CISA: Zabbix servers under attack with recently disclosed vulnerability
The US Cybersecurity Infrastructure and Security Agency has asked federal agencies to patch any Zabbix servers they may be operating after it learned that threat actors have started using two vulnerabilities disclosed last week to take over unpatched systems.
The first is a bug in how Zabbix stores session data, allowing an attacker to bypass authentication procedures, while the second bug has its root in the incorrect handling of the Zabbix installer files that allows unauthenticated users (attackers) to access some of these resources and re-configure servers.
They impact Zabbix, which is a very popular open-source web-based app that can be used to monitor and receive telemetry from a wide array of IT systems deployed inside large enterprise networks, supporting acquisition from workstations, servers, and cloud resources alike.

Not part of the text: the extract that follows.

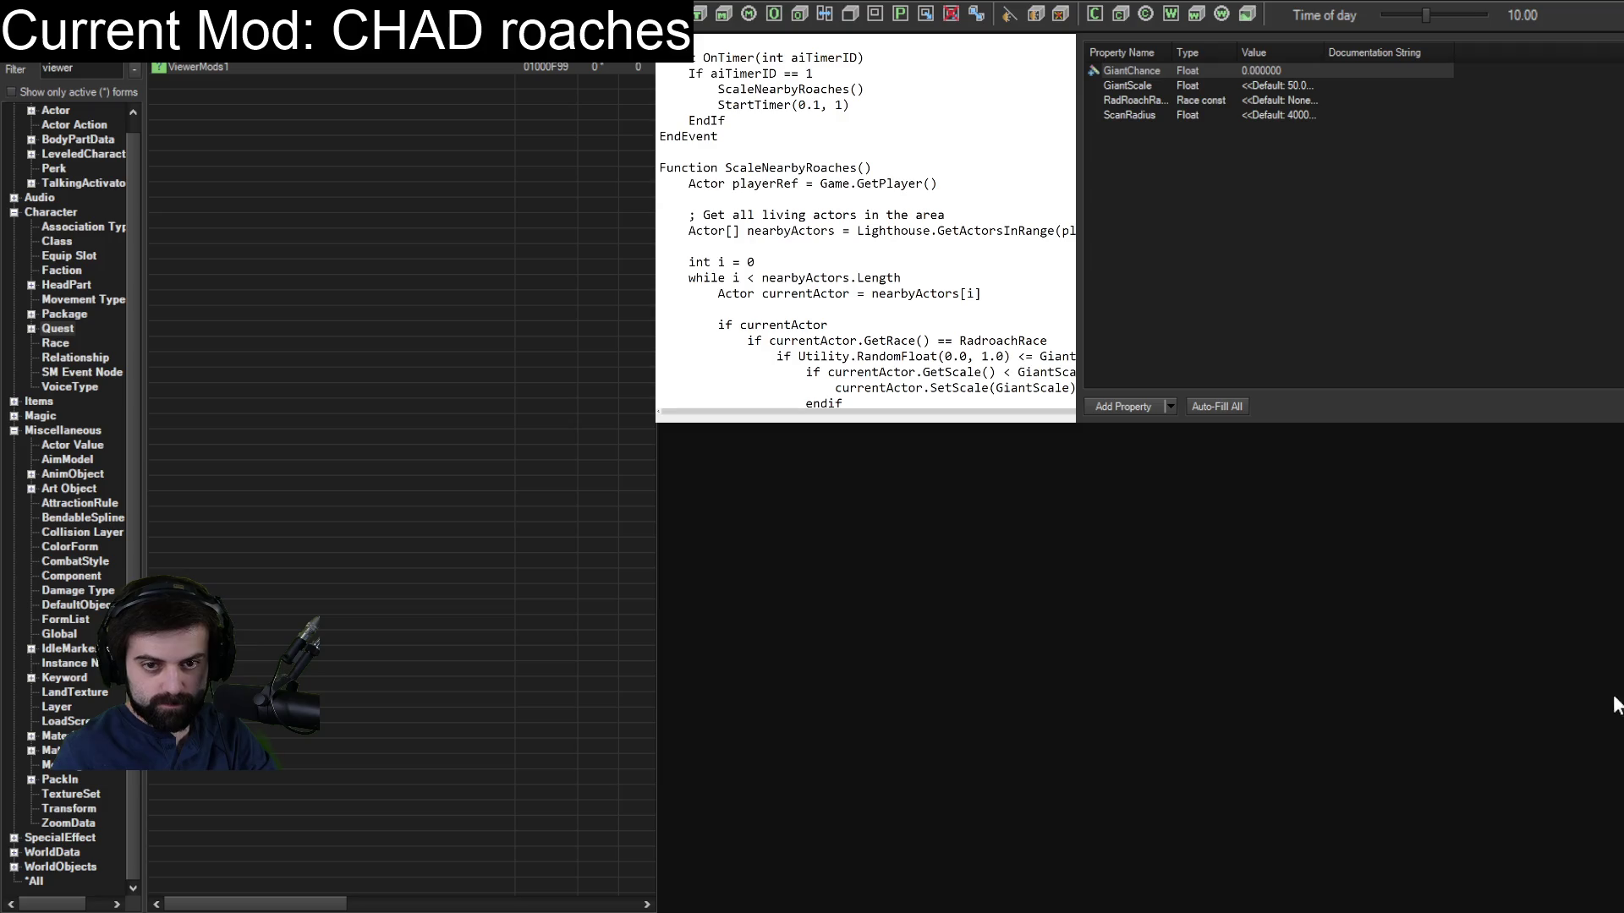
pyautogui.press('Return')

In its technical write-up last week, SonarSource described the exploitation of these two bugs as “straightforward,” as attackers only had to access a Zabbix’s setup.php file to take over a server.
The Zabbix team released updates last week, but as has been the recent trend, threat actors were quick to move to weaponize the disclosed vulnerabilities in the hopes of gaining footholds inside large corporate networks, access they could use to escalate intrusions or sell to other criminal groups.
While CISA has not released details about the current exploitation attempts, proof-of-concept for at least one of the vulnerabilities has been available on GitHub for at least a few days.
According to a Shodan Trends page, there are currently more than 3,800 Zabbix instances connected to the internet, which if left unpatched, are at serious risk of getting hacked.
A day after SonarSource published its Zabbix write-up, fellow security firm White Oak Security published a report detailing a hardcoded backdoor account in Extensis Portfolio, another IT monitoring and management tool. Exploitation of this vulnerability (CVE-2022-24255) has not been observed—yet—but it’s just as an attractive target as Zabbix systems and even easier to exploit.